The west porch finds its natural place between the two towers. The entire aesthetic of these three gates springs from the Flamboyant era: trefoil, curly kale, finials, large gables which cut into the mouldings and balustrades. Pinnacles and recesses embellish the buttresses whilst an entire bestiary appears: monsters, dogs, mysterious figures, gargoyles, and with them a whole imaginary world promoting a religious and political programme. Even though most of the saints statues have disappeared an armorial survives which makes the doors of the cathedral one of the most beautiful heraldic pages imaginable: ducal ermine, the Montfort lion, Duchess Jeanne of France’s coat of arms side by side with the arms of the Cornouaille barons with their helmets and crests. One can imagine the impact of this sculpted decor with the colour and gilding which originally completed it.

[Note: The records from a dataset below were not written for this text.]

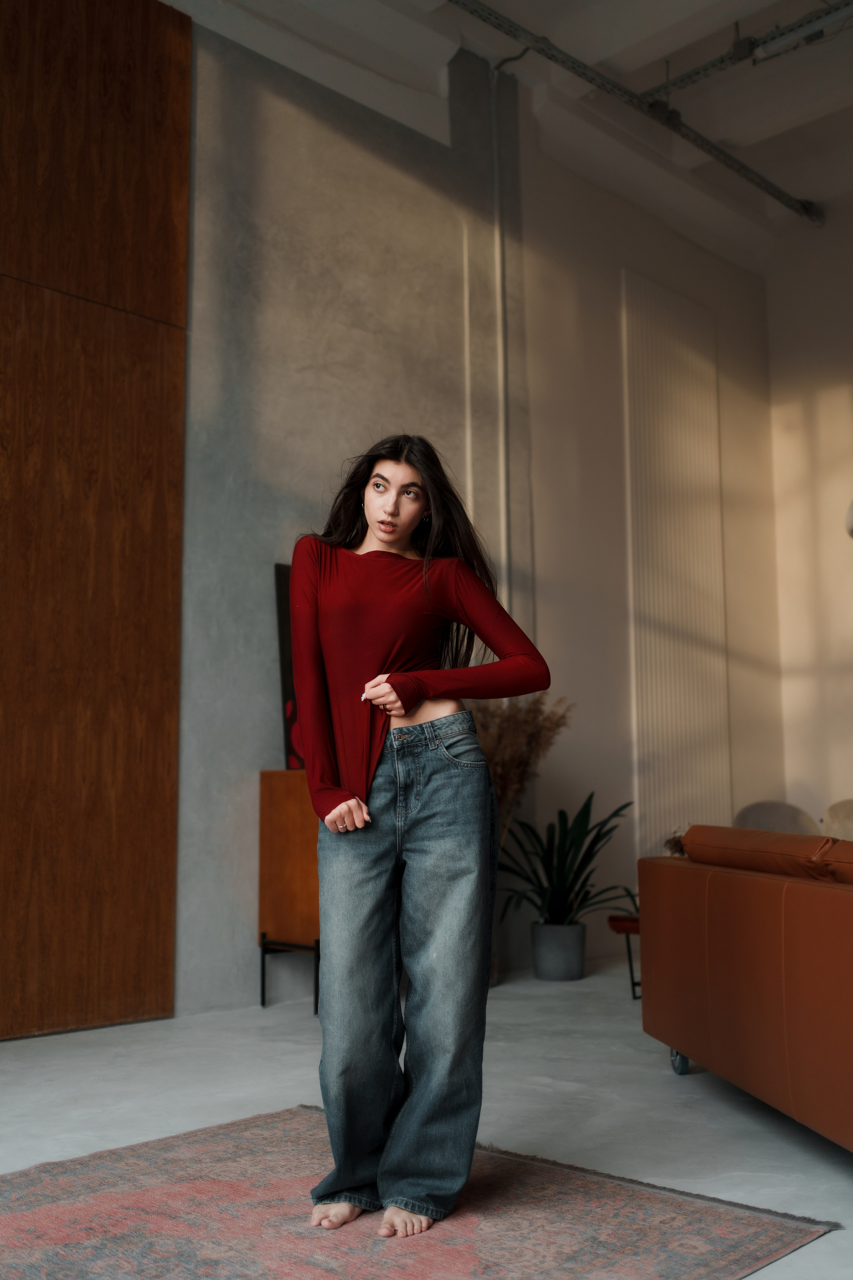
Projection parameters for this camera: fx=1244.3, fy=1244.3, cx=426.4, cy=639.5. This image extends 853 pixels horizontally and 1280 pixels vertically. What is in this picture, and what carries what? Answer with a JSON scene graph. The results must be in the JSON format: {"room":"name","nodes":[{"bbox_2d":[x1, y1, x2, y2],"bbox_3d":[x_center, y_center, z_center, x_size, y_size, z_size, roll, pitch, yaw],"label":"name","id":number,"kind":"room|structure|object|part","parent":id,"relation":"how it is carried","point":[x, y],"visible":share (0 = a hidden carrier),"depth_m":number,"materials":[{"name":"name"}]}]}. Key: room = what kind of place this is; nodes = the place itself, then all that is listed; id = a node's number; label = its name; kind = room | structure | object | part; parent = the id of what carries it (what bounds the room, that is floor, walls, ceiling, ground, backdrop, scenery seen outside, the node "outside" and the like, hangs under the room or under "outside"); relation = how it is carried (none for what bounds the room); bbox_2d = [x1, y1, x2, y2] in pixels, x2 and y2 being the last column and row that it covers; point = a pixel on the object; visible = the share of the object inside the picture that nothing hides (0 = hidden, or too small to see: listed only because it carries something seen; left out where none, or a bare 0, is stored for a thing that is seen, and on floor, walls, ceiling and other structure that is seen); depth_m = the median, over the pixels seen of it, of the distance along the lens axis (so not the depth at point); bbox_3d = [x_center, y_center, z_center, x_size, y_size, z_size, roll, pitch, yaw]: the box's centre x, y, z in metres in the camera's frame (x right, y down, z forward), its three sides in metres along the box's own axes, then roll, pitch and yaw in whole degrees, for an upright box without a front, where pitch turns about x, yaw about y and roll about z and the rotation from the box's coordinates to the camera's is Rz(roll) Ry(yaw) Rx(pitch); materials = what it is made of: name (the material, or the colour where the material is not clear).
{"room":"living room","nodes":[
{"label":"living room","id":0,"kind":"room"},
{"bbox_2d":[171,6,544,1018],"bbox_3d":[-1.011,-0.814,5.210,0.207,4.658,9.050,-7,-10,44],"label":"concrete wall","id":1,"kind":"structure","parent":0,"point":[272,552],"depth_m":5.97,"materials":[{"name":"grey concrete"}]},
{"bbox_2d":[0,0,190,1040],"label":"wood panel wall","id":2,"kind":"object","parent":1,"relation":"attached to","point":[160,118],"visible":0.99,"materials":[{"name":"brown wood"}]},
{"bbox_2d":[492,63,512,619],"bbox_3d":[0.384,-1.040,6.295,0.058,4.128,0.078,-7,-10,44],"label":"conduit pipe","id":3,"kind":"object","parent":1,"relation":"attached to","point":[501,389],"visible":0.72,"depth_m":6.34,"materials":[{"name":"grey"}]},
{"bbox_2d":[0,965,852,1279],"bbox_3d":[0.811,1.185,2.303,5.898,0.106,8.730,-7,-10,44],"label":"floor","id":4,"kind":"structure","parent":0,"point":[839,1181],"depth_m":3.55,"materials":[{"name":"grey concrete"}]},
{"bbox_2d":[257,770,321,1014],"bbox_3d":[-0.139,1.031,5.239,0.412,0.911,1.188,-7,-10,44],"label":"wooden cabinet","id":5,"kind":"object","parent":4,"relation":"on","point":[292,810],"visible":0.41,"depth_m":4.82,"materials":[{"name":"brown wood"}]},
{"bbox_2d":[273,558,304,769],"bbox_3d":[-0.358,0.126,5.427,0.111,0.924,0.735,-7,-10,44],"label":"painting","id":6,"kind":"object","parent":5,"relation":"on","point":[289,677],"visible":0.21,"depth_m":5.22},
{"bbox_3d":[-0.497,1.279,4.794,0.312,0.267,0.254,-7,-10,44],"label":"metal legs","id":7,"kind":"part","parent":5,"relation":"part of","materials":[{"name":"black metal"}]},
{"bbox_2d":[0,1103,839,1279],"bbox_3d":[-0.513,1.107,2.038,1.768,0.011,2.328,-7,-10,44],"label":"rug","id":8,"kind":"object","parent":4,"relation":"on","point":[100,1161],"visible":0.92,"depth_m":2.47,"materials":[{"name":"carpet"}]},
{"bbox_2d":[293,435,551,1248],"bbox_3d":[-0.050,0.382,2.742,0.606,1.596,0.576,-7,-10,44],"label":"woman","id":9,"kind":"object","parent":8,"relation":"on","point":[347,805],"visible":0.99,"depth_m":2.59},
{"bbox_2d":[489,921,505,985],"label":"vase","id":10,"kind":"object","parent":4,"relation":"on","point":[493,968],"visible":0.24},
{"bbox_2d":[475,692,569,836],"bbox_3d":[0.304,0.768,5.667,0.689,1.080,0.645,-7,-10,44],"label":"dried plant","id":11,"kind":"structure","parent":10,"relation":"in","point":[501,765],"depth_m":5.64,"materials":[{"name":"plant"}]},
{"bbox_2d":[530,921,587,980],"bbox_3d":[0.614,1.447,5.788,0.255,0.242,0.257,-7,-10,44],"label":"plant pot","id":12,"kind":"object","parent":4,"relation":"on","point":[573,955],"visible":0.94,"depth_m":5.69,"materials":[{"name":"grey"}]},
{"bbox_2d":[498,793,634,923],"bbox_3d":[0.640,1.128,5.825,0.812,0.856,0.825,-7,-10,44],"label":"potted plant","id":13,"kind":"object","parent":12,"relation":"in","point":[595,842],"visible":0.75,"depth_m":5.76,"materials":[{"name":"green plant"}]},
{"bbox_2d":[607,913,640,1000],"bbox_3d":[1.134,1.342,5.281,0.572,0.341,0.622,-7,-10,44],"label":"side table","id":14,"kind":"object","parent":4,"relation":"on","point":[618,920],"visible":0.29,"depth_m":5.23,"materials":[{"name":"brown wood"}]},
{"bbox_2d":[638,829,852,1152],"bbox_3d":[1.315,0.842,2.996,0.984,0.765,2.179,1,-7,-9],"label":"leather sofa","id":15,"kind":"object","parent":4,"relation":"on","point":[735,968],"visible":1,"depth_m":3.08,"materials":[{"name":"brown leather"}]},
{"bbox_3d":[0.770,1.275,3.808,0.052,0.086,0.065,1,-7,-9],"label":"caster wheel","id":16,"kind":"part","parent":15,"relation":"part of","materials":[{"name":"silver metal"}]},
{"bbox_2d":[683,824,837,881],"bbox_3d":[0.975,0.604,3.445,0.284,0.192,0.738,1,-7,-10],"label":"sofa cushion","id":17,"kind":"object","parent":15,"relation":"on","point":[692,830],"visible":0.76,"depth_m":3.31,"materials":[{"name":"brown leather"}]},
{"bbox_2d":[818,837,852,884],"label":"sofa cushion","id":18,"kind":"object","parent":15,"relation":"on","point":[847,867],"visible":0.85,"depth_m":2.96,"materials":[{"name":"brown leather"}]},
{"bbox_2d":[731,800,821,836],"bbox_3d":[1.772,1.225,6.205,0.644,0.814,0.660,-7,-10,44],"label":"chair","id":19,"kind":"object","parent":4,"relation":"on","point":[752,817],"visible":0.31,"depth_m":6.40,"materials":[{"name":"fabric"}]},
{"bbox_2d":[822,798,852,841],"bbox_3d":[2.330,1.202,6.196,0.663,0.805,0.659,-7,-10,44],"label":"chair","id":20,"kind":"object","parent":4,"relation":"on","point":[847,812],"visible":0.51,"depth_m":6.37,"materials":[{"name":"beige fabric"}]},
{"bbox_2d":[166,0,852,257],"bbox_3d":[1.015,-3.378,3.805,5.990,0.169,9.663,-7,-10,44],"label":"ceiling","id":21,"kind":"structure","parent":0,"point":[521,18],"depth_m":6.74,"materials":[{"name":"white paint"}]},
{"bbox_2d":[448,0,822,226],"bbox_3d":[-0.348,-3.086,5.142,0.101,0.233,8.307,-7,-10,44],"label":"ceiling rail","id":22,"kind":"object","parent":21,"relation":"hanging from","point":[774,191],"visible":0.99,"depth_m":6.57,"materials":[{"name":"metal"}]},
{"bbox_2d":[645,2,852,104],"bbox_3d":[2.469,-3.076,5.394,3.563,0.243,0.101,-7,-10,44],"label":"ceiling rail","id":23,"kind":"object","parent":21,"relation":"hanging from","point":[702,68],"visible":0.93,"depth_m":6.20,"materials":[{"name":"metal"}]},
{"bbox_2d":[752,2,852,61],"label":"ceiling light","id":24,"kind":"object","parent":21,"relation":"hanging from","point":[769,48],"visible":0.97,"depth_m":5.84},
{"bbox_2d":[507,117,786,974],"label":"back wall","id":25,"kind":"structure","parent":0,"point":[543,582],"depth_m":7.21,"materials":[{"name":"paint"}]},
{"bbox_2d":[623,272,731,855],"bbox_3d":[1.518,-0.304,7.519,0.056,3.638,0.966,-7,-10,44],"label":"wall panel","id":26,"kind":"object","parent":25,"relation":"attached to","point":[692,715],"visible":0.89,"depth_m":7.51,"materials":[{"name":"white"}]},
{"bbox_2d":[663,830,688,856],"bbox_3d":[1.158,0.962,5.438,0.252,0.288,0.252,-7,-10,44],"label":"dried plant","id":27,"kind":"object","parent":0,"point":[677,850],"visible":0.24,"depth_m":5.43,"materials":[{"name":"plant"}]},
{"bbox_2d":[765,201,852,827],"bbox_3d":[4.301,-0.658,6.426,5.640,4.915,0.197,-7,-10,44],"label":"right wall","id":28,"kind":"structure","parent":0,"point":[842,629],"depth_m":8.12,"materials":[{"name":"paint"}]},
{"bbox_2d":[845,497,852,538],"bbox_3d":[2.106,-1.210,5.474,0.525,1.580,0.514,-7,-10,44],"label":"lamp shade","id":29,"kind":"object","parent":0,"point":[852,512],"visible":1,"depth_m":5.48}
]}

At the start of the 16th century the construction of the spires was being prepared when building was interrupted, undoubtedly for financial reasons. Small conical roofs were therefore placed on top of the towers. The following centuries were essentially devoted to putting furnishings in place (funeral monuments, altars, statues, organs, pulpit). Note the fire which destroyed the spire of the transept cross in 1620 as well as the ransacking of the cathedral in 1793 when nearly all the furnishings disappeared in a « bonfire of the saints ».
The 19th century would therefore inherit an almost finished but mutilated building and would devote itself to its renovation according to the tastes and theories of the day.